If the above guidelines are followed closely, chances are, the JAD will be successful. A successful JAD session should provide these benefits:
Reduced system development time. In JAD, information can be obtained and validated in a shorter time frame by involving all participants (or at least a representative set of participants) who have a stake in the outcome of the session. JAD eliminates process delays and has been shown to reduce application development time between 20% to 50%.
Improved system quality and productivity. Much of the system’s quality depends on the requirements gathered. JAD involves users in the development life cycle, lets users define their requirements, thus ensures that the system developed satisfies the actual activities of the business. JAD is quoted the best method for collecting requirements from the users, customers, or customer advocates.
Reduced system cost. Much of the system development cost is in terms of man-hours of both system developers and business users involved. Reduced development time reduces the labor cost for developers, as well as users. Important process like requirement gathering requires the involvement and commitment of business area experts. The cost of taking them away from their daily operation is very high. JAD can reduce the involvement time of these business experts and hence reduce the cost further. Cost is also reduced by catching errors, misunderstandings and mistakes early in the development phrase. Studies have found that a majority of system errors result from early analysis errors, and the earlier these errors are corrected, the much less they will cost. The JAD sessions let designers and users work together in the very early of the development cycle, defining the scope, requirements of projects, resolving conflicts among different user groups. It put much efforts early in the life cycle in order to improve the quality and increase productivity and to reduce cost.
Enhanced communication and relationship between business end-users and IT personnel.
Cultivate ownership, easier acceptance (buy-in) and stronger commitment by users. The involvement of business end-users is no longer on advisory or consultation spectrum. It is the participation and contribution in the project development life-cycle. The more users contribute to the system, the easier for them to accept it and commit to it.
Reduced function creep. It was cited by Gary Anthes to be one of the best ways to reduce function creep, most of which results from poor initial requirements.
Enhanced education for participants and observers. By participating in JAD and be the medium between other users and IT, the business end-users will be kept fully informed about the progress of the system development.
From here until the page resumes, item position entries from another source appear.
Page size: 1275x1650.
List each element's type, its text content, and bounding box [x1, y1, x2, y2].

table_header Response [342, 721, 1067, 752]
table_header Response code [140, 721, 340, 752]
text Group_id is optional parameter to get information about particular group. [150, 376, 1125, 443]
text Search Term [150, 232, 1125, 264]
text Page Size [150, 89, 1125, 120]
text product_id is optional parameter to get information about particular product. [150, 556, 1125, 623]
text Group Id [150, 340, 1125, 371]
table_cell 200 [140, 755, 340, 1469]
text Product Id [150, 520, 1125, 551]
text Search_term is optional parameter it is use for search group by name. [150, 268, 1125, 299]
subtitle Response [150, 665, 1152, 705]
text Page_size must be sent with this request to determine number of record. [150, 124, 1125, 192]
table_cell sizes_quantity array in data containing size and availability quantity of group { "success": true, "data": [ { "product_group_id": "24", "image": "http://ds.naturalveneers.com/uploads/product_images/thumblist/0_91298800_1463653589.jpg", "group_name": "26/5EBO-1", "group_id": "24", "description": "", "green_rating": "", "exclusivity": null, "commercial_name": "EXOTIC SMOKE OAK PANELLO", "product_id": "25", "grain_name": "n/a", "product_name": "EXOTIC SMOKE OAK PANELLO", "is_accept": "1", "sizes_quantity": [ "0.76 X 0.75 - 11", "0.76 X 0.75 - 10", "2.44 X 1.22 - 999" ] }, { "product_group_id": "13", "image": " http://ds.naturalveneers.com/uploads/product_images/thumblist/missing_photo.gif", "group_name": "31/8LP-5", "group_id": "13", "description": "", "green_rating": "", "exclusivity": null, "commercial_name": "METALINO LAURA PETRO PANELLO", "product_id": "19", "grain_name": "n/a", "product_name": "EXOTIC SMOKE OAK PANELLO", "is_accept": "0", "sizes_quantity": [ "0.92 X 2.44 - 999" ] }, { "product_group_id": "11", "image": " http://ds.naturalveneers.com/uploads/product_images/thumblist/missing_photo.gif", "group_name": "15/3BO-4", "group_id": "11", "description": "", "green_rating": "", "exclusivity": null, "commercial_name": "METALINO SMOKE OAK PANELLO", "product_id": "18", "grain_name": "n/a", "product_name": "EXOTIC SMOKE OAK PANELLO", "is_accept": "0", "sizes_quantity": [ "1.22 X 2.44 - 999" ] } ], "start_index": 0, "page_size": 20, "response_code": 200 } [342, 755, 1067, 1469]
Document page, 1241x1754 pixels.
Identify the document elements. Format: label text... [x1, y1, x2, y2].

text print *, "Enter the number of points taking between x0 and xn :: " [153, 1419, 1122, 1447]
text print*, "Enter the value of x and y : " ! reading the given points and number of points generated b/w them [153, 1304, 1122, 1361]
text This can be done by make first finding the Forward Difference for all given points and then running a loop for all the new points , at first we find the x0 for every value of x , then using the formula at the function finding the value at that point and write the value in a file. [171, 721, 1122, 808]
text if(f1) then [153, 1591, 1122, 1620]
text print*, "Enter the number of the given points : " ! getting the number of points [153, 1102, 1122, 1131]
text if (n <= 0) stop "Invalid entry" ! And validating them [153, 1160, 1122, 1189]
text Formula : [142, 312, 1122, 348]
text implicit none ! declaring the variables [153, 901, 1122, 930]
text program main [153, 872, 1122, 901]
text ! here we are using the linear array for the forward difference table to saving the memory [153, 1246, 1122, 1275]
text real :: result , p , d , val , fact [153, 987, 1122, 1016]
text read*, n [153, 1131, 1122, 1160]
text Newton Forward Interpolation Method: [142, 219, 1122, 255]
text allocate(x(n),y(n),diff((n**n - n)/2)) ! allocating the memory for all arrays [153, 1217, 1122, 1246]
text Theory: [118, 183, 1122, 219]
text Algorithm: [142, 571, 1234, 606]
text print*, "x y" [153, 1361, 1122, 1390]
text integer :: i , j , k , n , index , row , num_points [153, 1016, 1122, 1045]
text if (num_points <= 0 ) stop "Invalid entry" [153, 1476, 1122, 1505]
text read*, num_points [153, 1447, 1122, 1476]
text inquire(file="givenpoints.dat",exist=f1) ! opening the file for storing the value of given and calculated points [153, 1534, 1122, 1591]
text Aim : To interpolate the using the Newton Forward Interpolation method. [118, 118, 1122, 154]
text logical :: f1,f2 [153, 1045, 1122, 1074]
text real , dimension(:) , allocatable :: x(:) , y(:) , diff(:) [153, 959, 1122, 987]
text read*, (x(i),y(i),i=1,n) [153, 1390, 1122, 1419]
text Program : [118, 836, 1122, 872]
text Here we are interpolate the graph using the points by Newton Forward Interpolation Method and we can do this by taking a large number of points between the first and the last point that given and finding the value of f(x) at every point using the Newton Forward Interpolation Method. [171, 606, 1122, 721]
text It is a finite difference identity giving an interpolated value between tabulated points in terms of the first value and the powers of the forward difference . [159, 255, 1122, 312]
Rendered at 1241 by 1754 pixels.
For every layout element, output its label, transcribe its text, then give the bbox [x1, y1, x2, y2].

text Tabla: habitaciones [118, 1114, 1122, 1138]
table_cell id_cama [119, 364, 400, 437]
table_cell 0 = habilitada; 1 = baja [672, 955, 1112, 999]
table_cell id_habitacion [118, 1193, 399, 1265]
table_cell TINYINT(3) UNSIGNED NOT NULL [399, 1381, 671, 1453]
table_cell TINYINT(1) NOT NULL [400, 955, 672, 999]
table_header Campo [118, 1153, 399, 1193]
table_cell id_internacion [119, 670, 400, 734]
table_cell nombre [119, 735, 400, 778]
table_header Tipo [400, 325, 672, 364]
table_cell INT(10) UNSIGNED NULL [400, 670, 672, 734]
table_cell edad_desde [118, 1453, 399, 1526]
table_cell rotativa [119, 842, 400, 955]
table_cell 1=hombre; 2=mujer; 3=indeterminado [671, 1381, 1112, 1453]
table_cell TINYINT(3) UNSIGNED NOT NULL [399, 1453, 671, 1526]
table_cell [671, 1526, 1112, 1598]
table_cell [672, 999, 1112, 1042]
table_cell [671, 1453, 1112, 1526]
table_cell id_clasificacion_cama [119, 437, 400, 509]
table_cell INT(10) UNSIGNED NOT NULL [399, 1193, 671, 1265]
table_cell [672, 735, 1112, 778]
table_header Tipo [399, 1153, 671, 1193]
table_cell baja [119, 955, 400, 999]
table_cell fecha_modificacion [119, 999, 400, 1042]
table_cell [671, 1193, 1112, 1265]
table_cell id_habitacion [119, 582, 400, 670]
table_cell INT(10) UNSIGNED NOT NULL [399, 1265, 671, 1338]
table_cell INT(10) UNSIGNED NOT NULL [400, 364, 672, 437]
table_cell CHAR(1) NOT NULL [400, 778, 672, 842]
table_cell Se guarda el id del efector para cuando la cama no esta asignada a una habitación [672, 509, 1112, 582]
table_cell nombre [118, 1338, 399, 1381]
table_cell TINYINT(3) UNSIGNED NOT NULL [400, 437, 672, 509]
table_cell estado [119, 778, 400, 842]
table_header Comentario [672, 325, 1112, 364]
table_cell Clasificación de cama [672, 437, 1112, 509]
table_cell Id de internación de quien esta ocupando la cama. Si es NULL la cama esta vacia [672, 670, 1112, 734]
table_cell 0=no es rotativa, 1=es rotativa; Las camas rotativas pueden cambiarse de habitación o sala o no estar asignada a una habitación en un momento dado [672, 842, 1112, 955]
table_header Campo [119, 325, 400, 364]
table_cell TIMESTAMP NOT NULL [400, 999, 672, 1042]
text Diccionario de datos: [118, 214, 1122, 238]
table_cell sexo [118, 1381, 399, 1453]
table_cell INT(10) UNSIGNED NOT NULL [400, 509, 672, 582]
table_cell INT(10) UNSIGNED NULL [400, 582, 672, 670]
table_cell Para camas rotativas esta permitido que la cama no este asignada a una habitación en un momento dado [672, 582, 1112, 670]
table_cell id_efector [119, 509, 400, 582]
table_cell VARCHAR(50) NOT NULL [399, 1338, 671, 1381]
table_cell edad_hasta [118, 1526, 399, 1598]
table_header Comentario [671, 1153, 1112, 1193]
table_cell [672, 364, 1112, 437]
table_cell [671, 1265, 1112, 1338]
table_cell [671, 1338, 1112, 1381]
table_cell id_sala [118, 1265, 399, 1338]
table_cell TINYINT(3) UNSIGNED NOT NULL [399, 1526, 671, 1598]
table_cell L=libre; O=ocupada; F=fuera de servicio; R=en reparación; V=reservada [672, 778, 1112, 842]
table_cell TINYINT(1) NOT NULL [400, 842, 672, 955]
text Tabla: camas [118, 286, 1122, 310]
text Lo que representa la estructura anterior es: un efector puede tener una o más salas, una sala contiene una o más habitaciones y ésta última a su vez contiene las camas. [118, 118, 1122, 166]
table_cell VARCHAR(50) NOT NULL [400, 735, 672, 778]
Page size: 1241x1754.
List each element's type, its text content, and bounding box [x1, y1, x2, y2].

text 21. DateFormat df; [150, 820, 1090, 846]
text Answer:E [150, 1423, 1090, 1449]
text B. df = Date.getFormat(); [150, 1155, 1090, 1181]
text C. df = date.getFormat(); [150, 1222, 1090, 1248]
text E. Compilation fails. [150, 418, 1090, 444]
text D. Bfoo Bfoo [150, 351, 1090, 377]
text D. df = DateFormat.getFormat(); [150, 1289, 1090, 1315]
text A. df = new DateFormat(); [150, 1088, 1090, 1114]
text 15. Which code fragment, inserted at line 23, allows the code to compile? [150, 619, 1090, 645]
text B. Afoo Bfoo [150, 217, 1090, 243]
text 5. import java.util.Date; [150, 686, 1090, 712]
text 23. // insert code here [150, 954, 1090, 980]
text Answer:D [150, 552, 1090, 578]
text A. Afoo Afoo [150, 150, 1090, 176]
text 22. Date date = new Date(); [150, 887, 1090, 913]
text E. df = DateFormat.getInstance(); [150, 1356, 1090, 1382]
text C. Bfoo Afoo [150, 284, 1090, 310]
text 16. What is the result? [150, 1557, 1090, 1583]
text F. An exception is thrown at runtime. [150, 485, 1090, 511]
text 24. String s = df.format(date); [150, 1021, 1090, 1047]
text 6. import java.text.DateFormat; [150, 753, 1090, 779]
Under the trends of emphasis on group work, quality and productivity, and attention shift from technology to business, the most frequently cited success indicators for applications were: timely delivery, achievement of business objectives, and building positive communications and relationships with customers. In the meantime, people are expecting higher productivity. Conducted properly, JAD can improvement all of these areas, and contribute greatly to development of a successful system.